The Bill of Materials (BOM) in Product Manufacturing

A bill of materials (BOM) serves as a complete list of all the materials and parts—virtually every item—that a manufacturer needs to create a certain product. To be effective, the BOM needs to include not only the raw materials but also any subassemblies, subcomponents, and parts—and the precise quantities of each.

The exact format for a BOM will vary depending on the nature of the product being manufactured, but it is typical for two distinctly different types of BOM to be associated with each product—one used for the engineering phase when a product is first being developed, and another type of BOM used when the product rolls out to mass production for shipping to customers.

Key Items for a BOM

A good BOM always includes certain essential elements:

  • BOM level: Each part or assembly in the BOM must receive a number or ranking that explains where it fits into the BOM hierarchy.

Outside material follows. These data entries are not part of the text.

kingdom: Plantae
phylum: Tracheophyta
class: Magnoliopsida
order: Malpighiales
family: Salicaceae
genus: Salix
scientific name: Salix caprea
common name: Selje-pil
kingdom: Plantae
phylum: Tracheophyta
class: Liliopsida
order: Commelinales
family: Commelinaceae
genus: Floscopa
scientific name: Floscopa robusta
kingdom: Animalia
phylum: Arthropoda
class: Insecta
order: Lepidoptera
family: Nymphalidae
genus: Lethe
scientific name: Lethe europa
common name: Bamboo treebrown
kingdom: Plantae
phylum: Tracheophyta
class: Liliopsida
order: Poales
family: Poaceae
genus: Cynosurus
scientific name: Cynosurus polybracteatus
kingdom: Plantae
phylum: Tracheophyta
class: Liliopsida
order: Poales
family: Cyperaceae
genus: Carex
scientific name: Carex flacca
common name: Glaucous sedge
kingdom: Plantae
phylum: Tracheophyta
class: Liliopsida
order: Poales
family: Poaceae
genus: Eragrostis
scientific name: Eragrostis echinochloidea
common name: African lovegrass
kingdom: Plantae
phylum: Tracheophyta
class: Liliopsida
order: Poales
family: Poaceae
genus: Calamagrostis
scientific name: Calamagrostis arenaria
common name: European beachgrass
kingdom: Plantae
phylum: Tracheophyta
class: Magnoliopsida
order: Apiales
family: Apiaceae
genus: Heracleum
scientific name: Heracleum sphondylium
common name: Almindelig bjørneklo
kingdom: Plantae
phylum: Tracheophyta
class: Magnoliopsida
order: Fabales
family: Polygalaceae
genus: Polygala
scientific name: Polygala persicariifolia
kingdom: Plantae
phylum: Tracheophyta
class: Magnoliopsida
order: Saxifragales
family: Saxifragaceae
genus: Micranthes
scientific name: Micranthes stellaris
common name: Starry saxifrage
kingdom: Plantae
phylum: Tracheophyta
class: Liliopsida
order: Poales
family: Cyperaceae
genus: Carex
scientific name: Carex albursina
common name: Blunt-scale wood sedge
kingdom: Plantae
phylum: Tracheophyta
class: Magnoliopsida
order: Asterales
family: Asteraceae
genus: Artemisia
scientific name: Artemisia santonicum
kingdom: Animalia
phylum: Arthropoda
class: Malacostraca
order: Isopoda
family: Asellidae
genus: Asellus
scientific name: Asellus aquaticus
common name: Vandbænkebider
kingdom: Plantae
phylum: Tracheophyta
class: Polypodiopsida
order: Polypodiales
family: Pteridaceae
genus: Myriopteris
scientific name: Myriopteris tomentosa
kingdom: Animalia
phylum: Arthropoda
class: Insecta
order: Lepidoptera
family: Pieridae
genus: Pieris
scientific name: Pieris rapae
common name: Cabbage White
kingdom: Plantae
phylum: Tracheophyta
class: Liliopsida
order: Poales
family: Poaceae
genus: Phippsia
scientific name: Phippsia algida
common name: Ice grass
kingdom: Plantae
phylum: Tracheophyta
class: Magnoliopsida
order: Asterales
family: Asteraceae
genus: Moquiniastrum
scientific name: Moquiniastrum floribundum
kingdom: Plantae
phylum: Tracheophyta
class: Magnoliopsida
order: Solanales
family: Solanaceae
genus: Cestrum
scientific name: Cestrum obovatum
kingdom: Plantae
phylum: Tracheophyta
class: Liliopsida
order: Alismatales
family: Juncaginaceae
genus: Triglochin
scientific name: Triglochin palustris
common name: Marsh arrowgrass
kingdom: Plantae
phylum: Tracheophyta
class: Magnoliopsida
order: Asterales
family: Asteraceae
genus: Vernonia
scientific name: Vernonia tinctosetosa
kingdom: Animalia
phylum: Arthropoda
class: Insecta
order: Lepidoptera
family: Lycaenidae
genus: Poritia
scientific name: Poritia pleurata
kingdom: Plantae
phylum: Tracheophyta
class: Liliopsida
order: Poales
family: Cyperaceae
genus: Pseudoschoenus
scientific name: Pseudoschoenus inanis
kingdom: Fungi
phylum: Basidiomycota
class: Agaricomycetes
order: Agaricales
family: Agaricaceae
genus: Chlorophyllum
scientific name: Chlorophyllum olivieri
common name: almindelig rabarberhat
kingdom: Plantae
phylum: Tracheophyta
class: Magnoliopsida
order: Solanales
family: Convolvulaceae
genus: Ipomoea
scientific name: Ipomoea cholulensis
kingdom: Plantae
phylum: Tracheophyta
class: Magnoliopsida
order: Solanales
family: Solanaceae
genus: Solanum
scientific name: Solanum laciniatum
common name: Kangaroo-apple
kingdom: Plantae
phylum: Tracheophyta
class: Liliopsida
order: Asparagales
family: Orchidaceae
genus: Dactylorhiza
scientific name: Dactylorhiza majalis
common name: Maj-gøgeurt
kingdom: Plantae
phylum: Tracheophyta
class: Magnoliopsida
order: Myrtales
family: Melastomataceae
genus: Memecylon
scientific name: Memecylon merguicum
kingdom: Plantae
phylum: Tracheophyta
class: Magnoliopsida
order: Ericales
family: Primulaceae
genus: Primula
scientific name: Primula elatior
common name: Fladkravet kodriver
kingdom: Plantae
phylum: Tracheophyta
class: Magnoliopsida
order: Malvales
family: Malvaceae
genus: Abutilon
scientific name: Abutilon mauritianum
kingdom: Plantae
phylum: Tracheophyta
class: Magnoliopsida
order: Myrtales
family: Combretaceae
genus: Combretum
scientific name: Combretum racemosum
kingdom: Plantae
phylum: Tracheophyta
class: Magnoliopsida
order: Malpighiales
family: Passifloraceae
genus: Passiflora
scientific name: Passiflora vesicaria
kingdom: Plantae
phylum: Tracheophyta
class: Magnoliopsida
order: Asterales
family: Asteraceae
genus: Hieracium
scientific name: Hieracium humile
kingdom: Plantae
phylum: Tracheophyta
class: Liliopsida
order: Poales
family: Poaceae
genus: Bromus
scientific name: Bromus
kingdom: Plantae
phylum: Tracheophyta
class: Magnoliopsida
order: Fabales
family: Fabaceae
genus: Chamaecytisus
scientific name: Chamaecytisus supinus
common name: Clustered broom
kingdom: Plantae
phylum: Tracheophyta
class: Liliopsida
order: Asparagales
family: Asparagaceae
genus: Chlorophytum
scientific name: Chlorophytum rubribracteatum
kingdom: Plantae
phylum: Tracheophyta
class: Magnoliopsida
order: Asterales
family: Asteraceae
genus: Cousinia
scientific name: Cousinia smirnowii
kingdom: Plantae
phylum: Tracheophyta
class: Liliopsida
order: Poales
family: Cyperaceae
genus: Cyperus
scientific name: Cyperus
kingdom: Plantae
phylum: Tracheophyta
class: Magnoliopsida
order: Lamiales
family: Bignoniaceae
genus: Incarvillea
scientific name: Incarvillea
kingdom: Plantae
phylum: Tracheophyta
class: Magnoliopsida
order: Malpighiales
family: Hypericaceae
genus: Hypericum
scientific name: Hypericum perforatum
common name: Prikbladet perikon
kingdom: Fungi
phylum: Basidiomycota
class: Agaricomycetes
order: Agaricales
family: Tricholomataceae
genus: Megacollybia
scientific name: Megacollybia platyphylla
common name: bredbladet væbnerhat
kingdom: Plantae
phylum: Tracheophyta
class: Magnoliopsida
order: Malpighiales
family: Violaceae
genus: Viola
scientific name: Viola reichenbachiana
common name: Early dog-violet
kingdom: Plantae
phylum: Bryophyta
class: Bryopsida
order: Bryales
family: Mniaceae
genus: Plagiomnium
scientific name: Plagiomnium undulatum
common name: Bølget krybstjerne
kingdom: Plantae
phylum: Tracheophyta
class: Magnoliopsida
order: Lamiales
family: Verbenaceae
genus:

This makes it easier for anyone to understand the BOM.
  • Part number: The BOM should assign a part number to each item, which allows anyone involved in the manufacturing cycle to reference and identify parts instantly. To avoid confusion, each part must receive only one part number.
  • Part name: Each part, material, or assembly should also include a detailed, unique name that allows anyone to identify the part easily without having to reference other sources.
  • Phase: Make sure to record the lifecycle stage of each part in the BOM. For example, for parts that are the process of being completed, a term like “In Production” can be used. Other terms, such as “Unreleased” or “In Design” can be used for parts that have not yet been approved. Such terms are especially helpful during new product introductions since they allow progress to be tracked easily.
  • Description: A comprehensive, informative description of each material or part must be included. This description helps you and others identify parts and distinguish between similar parts and materials.
  • Quantity: The number of each part used in each assembly must be specified in order for the BOM to serve as an accurate purchasing tool.
  • Unit of measure: The BOM must specify what unit of measure is being used to quantify the part or material. Terms like “each,” “inches,” “feet,” “ounces,” and similar identifiers of quantity can be used. This information helps ensure that correct quantities are purchased and delivered to assembly lines.
  • Procurement type: Each part should be identified as something that is purchased off the shelf or manufactured according to project specifications.
  • Reference designators: When a product includes printed circuit board assemblies (PCBAs), the BOM should have reference designators that explain in detail how the part fits on the circuit boards.
  • BOM notes: Make sure to include any additional information that is necessary for those who will use the BOM.